### EXERCISE GOAL
Return every line of text from the records below without altering a single character.

### PROVIDED DATA
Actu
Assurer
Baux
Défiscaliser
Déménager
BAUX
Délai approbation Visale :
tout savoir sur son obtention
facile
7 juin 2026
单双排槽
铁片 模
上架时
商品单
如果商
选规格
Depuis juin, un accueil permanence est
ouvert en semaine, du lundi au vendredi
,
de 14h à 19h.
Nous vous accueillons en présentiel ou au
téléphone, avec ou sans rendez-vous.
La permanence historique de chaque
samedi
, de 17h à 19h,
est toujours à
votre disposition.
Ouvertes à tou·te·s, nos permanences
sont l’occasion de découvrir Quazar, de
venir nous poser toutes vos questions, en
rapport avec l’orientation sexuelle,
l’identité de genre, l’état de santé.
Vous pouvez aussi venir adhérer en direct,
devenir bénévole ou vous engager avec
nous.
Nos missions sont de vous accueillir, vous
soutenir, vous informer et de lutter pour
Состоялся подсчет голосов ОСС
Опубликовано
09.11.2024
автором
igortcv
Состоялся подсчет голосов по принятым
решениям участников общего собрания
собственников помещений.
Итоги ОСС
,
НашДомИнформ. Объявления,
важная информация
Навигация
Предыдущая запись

### REPLY
Actu
Assurer
Baux
Défiscaliser
Déménager
BAUX
Délai approbation Visale :
tout savoir sur son obtention
facile
7 juin 2026
单双排槽
铁片 模
上架时
商品单
如果商
选规格
Depuis juin, un accueil permanence est
ouvert en semaine, du lundi au vendredi
,
de 14h à 19h.
Nous vous accueillons en présentiel ou au
téléphone, avec ou sans rendez-vous.
La permanence historique de chaque
samedi
, de 17h à 19h,
est toujours à
votre disposition.
Ouvertes à tou·te·s, nos permanences
sont l’occasion de découvrir Quazar, de
venir nous poser toutes vos questions, en
rapport avec l’orientation sexuelle,
l’identité de genre, l’état de santé.
Vous pouvez aussi venir adhérer en direct,
devenir bénévole ou vous engager avec
nous.
Nos missions sont de vous accueillir, vous
soutenir, vous informer et de lutter pour
Состоялся подсчет голосов ОСС
Опубликовано
09.11.2024
автором
igortcv
Состоялся подсчет голосов по принятым
решениям участников общего собрания
собственников помещений.
Итоги ОСС
,
НашДомИнформ. Объявления,
важная информация
Навигация
Предыдущая запись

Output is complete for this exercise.